Il veut devenir entraîneur

Une fois sa carrière de joueur terminé, Kelsey Tessier souhaite demeure dans le monde du hockey en tant qu’entraîneur.

«Mon plan est de jouer jusqu’à 35 ans, puis après, je veux devenir entraîneur», dit-il.

Tessier est d’ailleurs convaincu qu’il a tous les atouts pour devenir un excellent «coach».

«Je connais bien le jeu et j’ai toujours apporté du leadership dans toutes mes équipes. Je vois également le jeu d’une façon différente. Mais ce n’est pas pour tout de suite. Mon dernier entraîneur à Vienne, Dave Cameron, m’a suggéré de jouer tant et aussi longtemps que je pourrai afin de ne pas avoir de regret», confie Tessier, sur le ton d’un gars qui semble avoir déjà hâte d’entamer sa deuxième carrière.

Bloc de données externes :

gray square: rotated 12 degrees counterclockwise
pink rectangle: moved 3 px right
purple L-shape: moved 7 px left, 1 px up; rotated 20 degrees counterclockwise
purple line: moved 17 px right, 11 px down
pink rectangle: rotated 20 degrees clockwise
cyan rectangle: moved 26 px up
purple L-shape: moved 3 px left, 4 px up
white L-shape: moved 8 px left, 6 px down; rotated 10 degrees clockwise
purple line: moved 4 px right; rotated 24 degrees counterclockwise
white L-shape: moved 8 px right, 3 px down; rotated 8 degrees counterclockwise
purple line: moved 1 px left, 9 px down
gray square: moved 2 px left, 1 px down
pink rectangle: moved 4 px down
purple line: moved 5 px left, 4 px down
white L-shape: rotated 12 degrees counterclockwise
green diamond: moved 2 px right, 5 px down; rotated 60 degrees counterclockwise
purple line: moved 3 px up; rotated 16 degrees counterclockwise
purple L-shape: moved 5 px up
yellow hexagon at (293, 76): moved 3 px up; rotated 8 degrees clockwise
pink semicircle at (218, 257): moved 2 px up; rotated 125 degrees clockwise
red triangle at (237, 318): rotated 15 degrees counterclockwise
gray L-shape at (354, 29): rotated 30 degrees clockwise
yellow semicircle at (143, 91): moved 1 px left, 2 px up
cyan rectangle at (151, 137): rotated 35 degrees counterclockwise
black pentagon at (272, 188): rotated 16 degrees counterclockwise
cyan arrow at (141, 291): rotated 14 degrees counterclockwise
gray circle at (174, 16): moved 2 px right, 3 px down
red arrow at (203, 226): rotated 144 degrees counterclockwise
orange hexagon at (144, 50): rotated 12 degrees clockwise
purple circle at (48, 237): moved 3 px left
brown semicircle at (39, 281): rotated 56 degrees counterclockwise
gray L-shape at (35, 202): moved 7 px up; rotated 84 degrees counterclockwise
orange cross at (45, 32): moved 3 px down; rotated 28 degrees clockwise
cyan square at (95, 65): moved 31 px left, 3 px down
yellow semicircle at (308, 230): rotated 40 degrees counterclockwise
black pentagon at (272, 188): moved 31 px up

«Quand je vais me retirer à 35 ans, je serai considéré comme un vieil homme comme joueur, mais je serai toutefois un très jeune homme dans la vie», souligne-t-il.

Et à moins d’une énorme surprise, c’est en Suède que Kelsey Tessier a l’intention de passer le restant de ses jours.

«Mon coeur et mon âme sont maintenant ici. J’aime la façon dont le hockey se déroule et c’est pourquoi je me dois ici dans le futur dans un poste d’entraîneur», indique-t-il.

– Donc, si j’ai bien compris, un certain Arlo Tessier pourrait devenir le premier choix des Wildcats de Moncton en juin 2035, que lui balance à l’improviste l’auteur de ces lignes.

«Peut-être», n’a pas pu s’empêcher de répondre Kelsey Tessier avant d’éclater de rire.